Volvo is planning to exit Eicher Motors, according to reports. The company may sell 3.7% stake in the company.

Adani Enterprises ended at Rs. 109 after the stock price was adjusted to the ex-demerger. Earlier, the crashed 81% at Rs. 122.As per the scheme of arrangement, the power transmission business of Adani Enterprises has now been separated into Adani Transmissions, which will be listed later. Further, the mining business has been folded into Adani Enterprises. Also, the port and power assets of Adani Enterprises will be folded into Adani Ports and Special Economic Zone and Adani Power, respectively. Adani Ports was down 3.5 percent at Rs. 299, while Adani Power cracked 10 percent to Rs. 32.60.
Realty shares logged heavy losses for the second straight trading session post RBI warning on future rate cuts. Unitech crashed over 36 percent to Rs. 8.60. Indiabulls Real Estate tanked over 8% to Rs. 50.70, and HDIL plunged over 6 percent to Rs. 97.65. Oberoi Realty and Delta Corp also dropped over 4 percent each.

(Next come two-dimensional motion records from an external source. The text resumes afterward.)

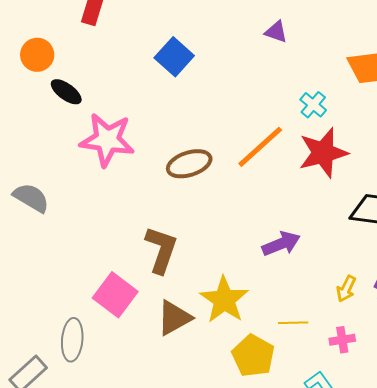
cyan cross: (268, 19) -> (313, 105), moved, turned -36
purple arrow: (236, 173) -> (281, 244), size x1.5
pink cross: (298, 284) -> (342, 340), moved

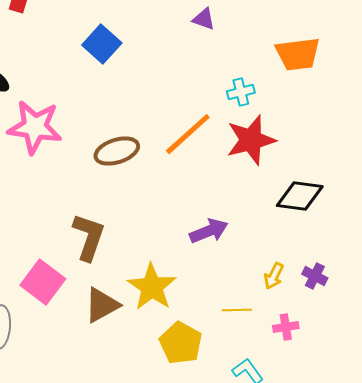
cyan cross: (313, 105) -> (241, 92), turned 36
yellow line: (293, 323) -> (237, 310), moved
pink cross: (342, 340) -> (286, 327), moved

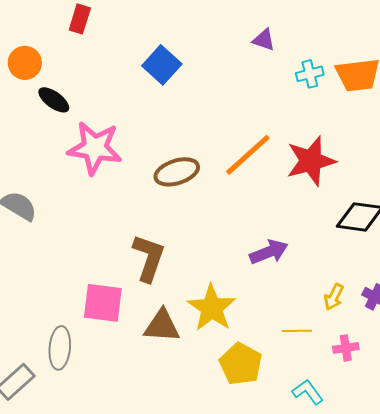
cyan cross: (241, 92) -> (310, 74), moved
pink square: (43, 282) -> (103, 303), turned -30
brown triangle: (102, 305) -> (162, 326), turned 33

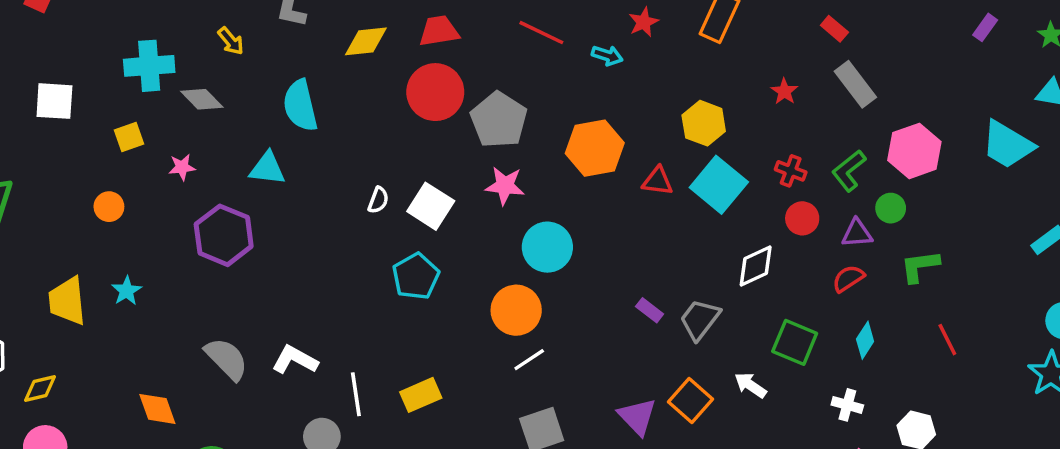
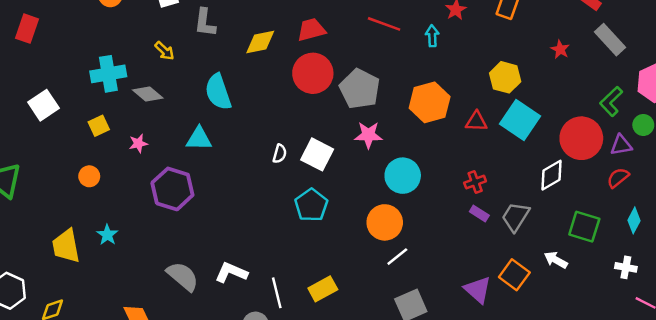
cyan arrow: (607, 56) -> (432, 36), turned -105
white square: (54, 101) -> (44, 105), turned -32
red cross: (791, 171) -> (475, 182), moved, turned -35
red circle: (802, 218) -> (581, 138), size x1.8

Jaypee group stocks witnessed a free fall in trades on the back of unabated selling pressure at these counters. Jaiprakash Associates nose-dived 20.5% to Rs. 13.10. Jaiprakash Power Ventures tumbled 8.5 percent to Rs. 6.47, and Jaypee Infratech slumped 6.3 percent to Rs. 14.10.

ADAG (Anil Dhirubhai Ambani Group) stocks also finished with deep cuts. Reliance Power collapsed 11 percent to Rs. 45.85. Reliance Infrastructure shed 6.8 percent at Rs. 375, and Reliance Capital dropped 5.5 percent to Rs. 363. Reliance Communications too plunged 7 percent to Rs. 59.20.

South Indian Bank rallied to a high of Rs. 24.10 on getting board approval to increase borrowing limit to Rs. 6,000 crore from Rs. 5,000 crore. The stock finished 2% in red at Rs. 23.05.

Emami gained 2 percent at Rs. 1,088 after the company entered into an agreement with Sanjeev Juneja to acquire his hair & scalp care business under the 'Kesh King' and allied brands.

India Tourism Development Corporation (ITDC) tumbled 6.8 percent to Rs. 206 on account of profit booking at higher levels. The stock had galloped almost 54 percent in the last three trading sessions following reports that the government will divest its eight loss-making hotels and it includes ITDC properties in Jammu & Kashmir, Guwahati, Bhubaneshwar and Puri.